His father was away for most of his boyhood, in Washington and then in London. As a teenager, Bobby got shipped off to St. Paul’s School in Concord NH, but that lasted only a month or so. His Mother then moved him to a good Catholic prep school, Portsmouth Priory, near Newport, Rhode Island.

“I just got out of about 3 hours of praying in chapel, and so feel like a saint. Our retreat starts Thursday so I’m certainly going to be doing a lot of praying this week.” Math was his best subject; History and Christian Doctrine were his worst. The headmaster wrote his father, “Bob’s habit of not being neat is receiving considerable attention from all his masters.”

He tried out for the football team and the hockey team. “I don’t play hockey very well but I’ve gotten much better since I started this year.” He became manager of the hockey team, and vice-commodore of the school yacht club. His mother wanted him to go to dancing school in Providence. Bobby wasn’t so keen -“I don’t think it would be worth going way up to Providence for dancing as it is quite far away and I wouldn’t be able to play hockey.”

Bobby had just turned sixteen when Pearl Harbor was attacked.
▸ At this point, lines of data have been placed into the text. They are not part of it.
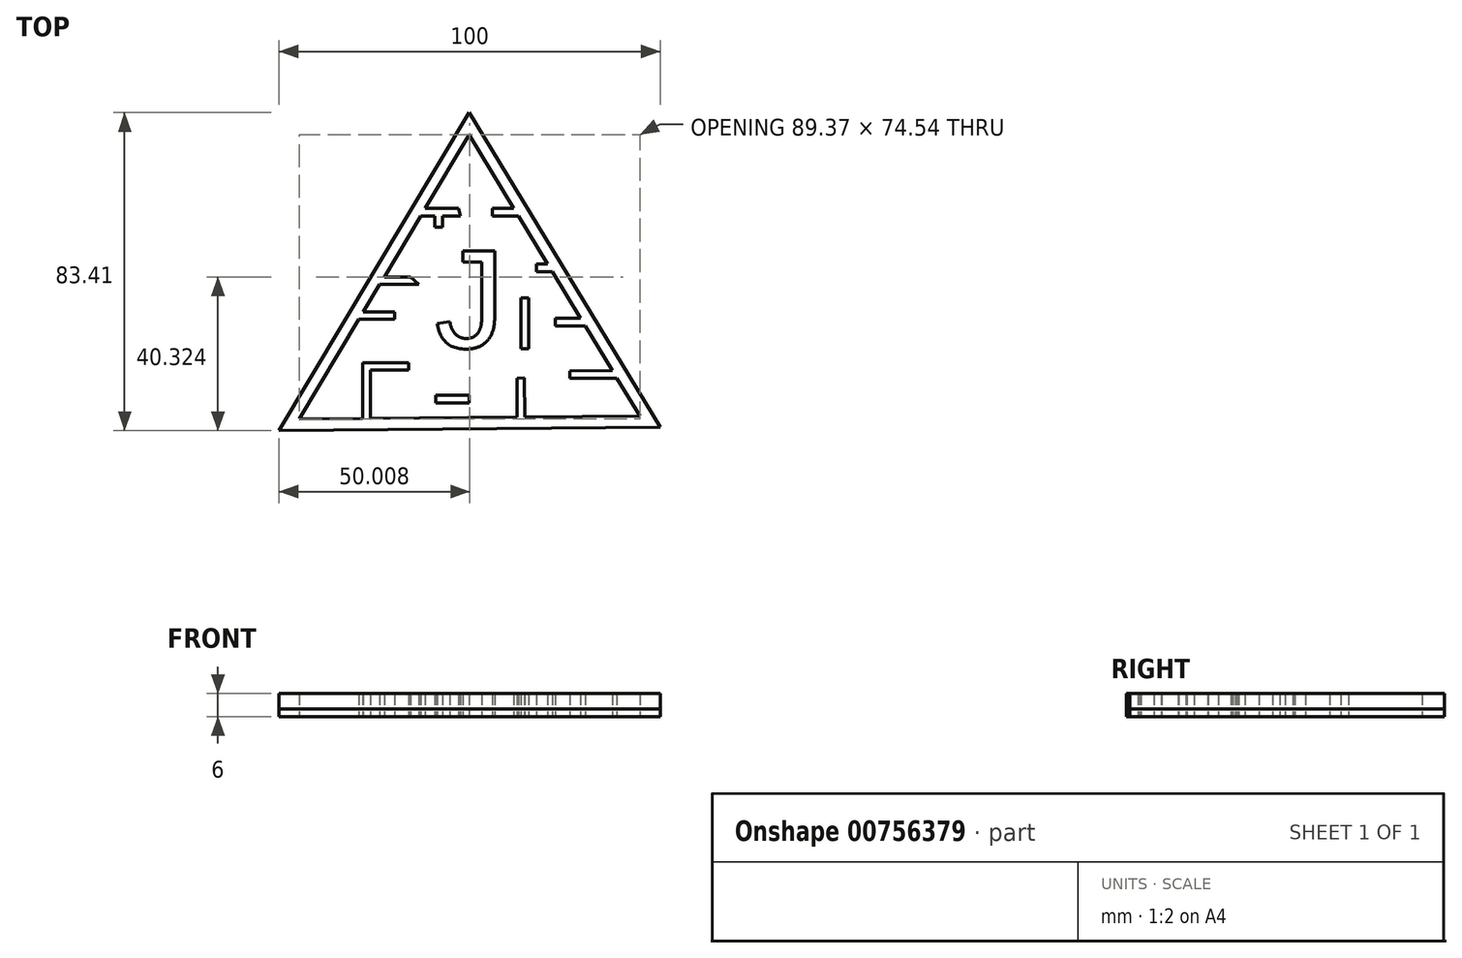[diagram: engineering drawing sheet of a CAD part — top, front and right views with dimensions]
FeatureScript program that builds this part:
annotation { "Feature Type Name" : "Feature", "Feature Type Description" : "" }
export const myFeature = defineFeature(function(context is Context, id is Id, definition is map)
    precondition{}
    {
        {
            var Q0;
            Q0=qCreatedBy(makeId("Top.planeOp"),FACE);
            var sketch = newSketch(context, id + "F0", { "sketchPlane" : qUnion([Q0])});
            skLineSegment(sketch, "E0.0", {"start": v(50.1, -33.95) * mm, "end": v(-49.89, -34.84) * mm});
            skLineSegment(sketch, "E0.1", {"start": v(-49.89, -34.84) * mm, "end": v(0, 48.57) * mm});
            skLineSegment(sketch, "E0.2", {"start": v(0, 48.57) * mm, "end": v(50.1, -33.95) * mm});
            skPoint(sketch, "E0.0.midPoint", {"position": v(0.11, -34.4) * mm});
            skText(sketch, "E1", { "text": "J", "fontName": "Arimo-Regular.ttf"});
            skLineSegment(sketch, "E2", {"start": v(6.14, 23.46) * mm, "end": v(11.22, 23.46) * mm});
            skLineSegment(sketch, "E3", {"start": v(-6.97, 21.46) * mm, "end": v(-6.97, 18.51) * mm});
            skLineSegment(sketch, "E4", {"start": v(-25.9, -19) * mm, "end": v(-25.9, -31.62) * mm});
            skLineSegment(sketch, "E5", {"start": v(-25.9, -19) * mm, "end": v(-15.83, -19) * mm});
            skLineSegment(sketch, "E6", {"start": v(-8.82, -25.62) * mm, "end": v(0, -25.55) * mm});
            skLineSegment(sketch, "E7", {"start": v(12.63, -31.28) * mm, "end": v(12.54, -21.07) * mm});
            skLineSegment(sketch, "E8", {"start": v(38.78, -21.07) * mm, "end": v(26.42, -21.18) * mm});
            skLineSegment(sketch, "E9", {"start": v(-15.33, 5.48) * mm, "end": v(-22.27, 5.48) * mm});
            skPoint(sketch, "E9.startSnap0", {"position": v(-22.27, 5.48) * mm});
            skLineSegment(sketch, "E10", {"start": v(15.62, 0) * mm, "end": v(15.62, -13.31) * mm});
            skLineSegment(sketch, "E11", {"start": v(17.7, 8.85) * mm, "end": v(20.6, 8.85) * mm});
            skLineSegment(sketch, "E12", {"start": v(22.63, -5.36) * mm, "end": v(29.23, -5.36) * mm});
            skLineSegment(sketch, "E13.0", {"start": v(6.14, 21.46) * mm, "end": v(12.96, 21.46) * mm});
            skLineSegment(sketch, "E14.0", {"start": v(17.7, 6.85) * mm, "end": v(20.94, 6.85) * mm});
            skLineSegment(sketch, "E15.0", {"start": v(22.63, -7.36) * mm, "end": v(29.56, -7.36) * mm});
            skLineSegment(sketch, "E16.0", {"start": v(13.62, 0) * mm, "end": v(13.62, -13.31) * mm});
            skLineSegment(sketch, "E17.0", {"start": v(37.57, -19.08) * mm, "end": v(26.4, -19.18) * mm});
            skLineSegment(sketch, "E18.0", {"start": v(14.63, -31.3) * mm, "end": v(14.54, -21.05) * mm});
            skLineSegment(sketch, "E19.0", {"start": v(-8.8, -27.62) * mm, "end": v(0.02, -27.55) * mm});
            skLineSegment(sketch, "E20.0", {"start": v(-27.9, -19) * mm, "end": v(-27.9, -31.64) * mm});
            skLineSegment(sketch, "E21.0", {"start": v(-25.5, -17) * mm, "end": v(-15.83, -17) * mm});
            skLineSegment(sketch, "E22", {"start": v(6.14, 23.46) * mm, "end": v(6.14, 21.46) * mm});
            skLineSegment(sketch, "E23.0", {"start": v(-13.24, 3.48) * mm, "end": v(-22.27, 3.48) * mm});
            skLineSegment(sketch, "E24", {"start": v(-6.97, 18.51) * mm, "end": v(-8.97, 18.51) * mm});
            skLineSegment(sketch, "E25", {"start": v(-2.3, 21.46) * mm, "end": v(-2.74, 23.46) * mm});
            skLineSegment(sketch, "E26", {"start": v(17.7, 6.85) * mm, "end": v(17.7, 8.85) * mm});
            skLineSegment(sketch, "E27", {"start": v(22.63, -5.36) * mm, "end": v(22.63, -7.36) * mm});
            skLineSegment(sketch, "E28", {"start": v(13.62, -13.31) * mm, "end": v(15.62, -13.31) * mm});
            skLineSegment(sketch, "E29", {"start": v(13.62, 0) * mm, "end": v(15.62, 0) * mm});
            skLineSegment(sketch, "E30", {"start": v(26.4, -19.18) * mm, "end": v(26.42, -21.18) * mm});
            skLineSegment(sketch, "E31", {"start": v(0, -25.55) * mm, "end": v(0.02, -27.55) * mm});
            skLineSegment(sketch, "E32", {"start": v(-8.82, -25.62) * mm, "end": v(-8.8, -27.62) * mm});
            skLineSegment(sketch, "E33", {"start": v(-27.9, -19) * mm, "end": v(-27.91, -17) * mm});
            skLineSegment(sketch, "E34", {"start": v(-27.91, -17) * mm, "end": v(-25.5, -17) * mm});
            skLineSegment(sketch, "E35", {"start": v(-15.83, -17) * mm, "end": v(-15.83, -19) * mm});
            skLineSegment(sketch, "E36", {"start": v(12.54, -21.07) * mm, "end": v(14.54, -21.05) * mm});
            skLineSegment(sketch, "E37", {"start": v(-13.24, 3.48) * mm, "end": v(-15.33, 5.48) * mm});
            skLineSegment(sketch, "E38", {"start": v(15.62, 0) * mm, "end": v(13.62, 0) * mm});
            skLineSegment(sketch, "E39", {"start": v(-27.76, -3.69) * mm, "end": v(-19.52, -3.69) * mm});
            skLineSegment(sketch, "E40.0", {"start": v(-28.13, -5.69) * mm, "end": v(-19.52, -5.69) * mm});
            skLineSegment(sketch, "E41", {"start": v(-19.52, -5.69) * mm, "end": v(-19.52, -3.69) * mm});
            skLineSegment(sketch, "E42.0", {"start": v(-44.57, -31.79) * mm, "end": v(-28.96, -5.69) * mm});
            skLineSegment(sketch, "E42.1", {"start": v(44.8, -31) * mm, "end": v(14.63, -31.26) * mm});
            skLineSegment(sketch, "E42.2", {"start": v(0.02, 42.76) * mm, "end": v(11.73, 23.46) * mm});
            skLineSegment(sketch, "E43.trimOffspring", {"start": v(-6.97, 21.46) * mm, "end": v(-2.3, 21.46) * mm});
            skLineSegment(sketch, "E44.trimOffspring", {"start": v(-8.97, 21.46) * mm, "end": v(-8.97, 18.51) * mm});
            skPoint(sketch, "E45.orphan", {"position": v(-6.97, 23.46) * mm});
            skLineSegment(sketch, "E46.trimOffspring", {"start": v(-11.52, 23.46) * mm, "end": v(0.02, 42.76) * mm});
            skPoint(sketch, "E47.orphan", {"position": v(-11.2, 23.46) * mm});
            skLineSegment(sketch, "E48", {"start": v(-2.74, 23.46) * mm, "end": v(-11.52, 23.46) * mm});
            skLineSegment(sketch, "E49", {"start": v(-8.97, 21.46) * mm, "end": v(-12.72, 21.46) * mm});
            skLineSegment(sketch, "E50", {"start": v(11.22, 23.46) * mm, "end": v(11.73, 23.46) * mm});
            skLineSegment(sketch, "E51", {"start": v(-22.27, 3.48) * mm, "end": v(-23.47, 3.48) * mm});
            skLineSegment(sketch, "E52", {"start": v(20.94, 6.85) * mm, "end": v(21.82, 6.85) * mm});
            skLineSegment(sketch, "E53.trimOffspring", {"start": v(21.82, 6.85) * mm, "end": v(29.23, -5.36) * mm});
            skLineSegment(sketch, "E54.trimOffspring", {"start": v(-22.27, 5.48) * mm, "end": v(-12.72, 21.46) * mm});
            skLineSegment(sketch, "E55", {"start": v(-28.13, -5.69) * mm, "end": v(-28.96, -5.69) * mm});
            skLineSegment(sketch, "E56.trimOffspring", {"start": v(-27.76, -3.69) * mm, "end": v(-23.47, 3.48) * mm});
            skLineSegment(sketch, "E57", {"start": v(29.56, -7.36) * mm, "end": v(30.45, -7.36) * mm});
            skLineSegment(sketch, "E58.trimOffspring", {"start": v(30.45, -7.36) * mm, "end": v(37.57, -19.08) * mm});
            skLineSegment(sketch, "E59.trimOffspring", {"start": v(12.63, -31.28) * mm, "end": v(-25.9, -31.62) * mm});
            skLineSegment(sketch, "E60.trimOffspring", {"start": v(-27.9, -31.64) * mm, "end": v(-44.57, -31.79) * mm});
            skLineSegment(sketch, "E61.trimOffspring", {"start": v(38.78, -21.07) * mm, "end": v(44.8, -31) * mm});
            skLineSegment(sketch, "E62.trimOffspring", {"start": v(12.95, 21.46) * mm, "end": v(20.6, 8.85) * mm});
            const initialGuessF0  = {"E1": [-0.00901, -0.01312, 1, 0, 0.02652]};
            skSetInitialGuess(sketch, initialGuessF0);
            skSolve(sketch);
        }
        {
            var Q0;
            Q0=makeQuery(id+"F0.imprint","IMPRINT",FACE,{"disambiguationData":[TD([[makeQuery(id+"F0.imprint","IMPRINT",EDGE,{"derivedFrom":sQuery(id+"F0.wireOp",EDGE,"E1.sketch_text.stroke-0")}),-1.0]])]});
            var Q1;
            Q1=makeQuery(id+"F0.imprint","IMPRINT",FACE,{"disambiguationData":[TD([[makeQuery(id+"F0.imprint","IMPRINT",EDGE,{"derivedFrom":sQuery(id+"F0.wireOp",EDGE,"E0.0")}),-1.0]])]});
            var Q2;
            Q2=makeQuery(id+"F0.imprint","IMPRINT",FACE,{"disambiguationData":[TD([[makeQuery(id+"F0.imprint","IMPRINT",EDGE,{"derivedFrom":sQuery(id+"F0.wireOp",EDGE,"E10")}),-1.0]])]});
            var Q3;
            Q3=makeQuery(id+"F0.imprint","IMPRINT",FACE,{"disambiguationData":[TD([[makeQuery(id+"F0.imprint","IMPRINT",EDGE,{"derivedFrom":sQuery(id+"F0.wireOp",EDGE,"E6")}),-1.0]])]});
            extrude(context, id + "F1", {"entities" : qUnion([Q0, Q1, Q2, Q3]), "depth" : 6 * mm, "offsetDistance" : 25 * mm});
        }
        {
            var Q0;
            Q0=qCreatedBy(makeId("Top.planeOp"),FACE);
            var sketch = newSketch(context, id + "F2", { "sketchPlane" : qUnion([Q0])});
            skLineSegment(sketch, "E63.0", {"start": v(50.1, -33.95) * mm, "end": v(-49.89, -34.84) * mm});
            skLineSegment(sketch, "E64.0", {"start": v(-49.89, -34.84) * mm, "end": v(0, 48.57) * mm});
            skLineSegment(sketch, "E65.0", {"start": v(0, 48.57) * mm, "end": v(50.1, -33.95) * mm});
            skSolve(sketch);
        }
        {
            var Q0;
            Q0 = qSketchRegion(id + "F2", true);
            extrude(context, id + "F3", {"entities" : qUnion([Q0]), "depth" : 2 * mm, "offsetDistance" : 25 * mm});
        }
    });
He travelled to Palm Beach for Christmas.

The next year he transferred to Milton Academy, his 6th school in 10 years. On his last day of school his math teacher made a small speech to the class. “Two great things” had just happened. “Rommel was surrounded in Egypt and Kennedy has passed a math test.”

His older brothers, Joe and John were stars. But Bobby “was neither a natural athlete nor a natural student nor a natural success with girls and had no natural gift for popularity. Nothing came easily for him. What he had was a set of handicaps and a fantastic determination to overcome them.”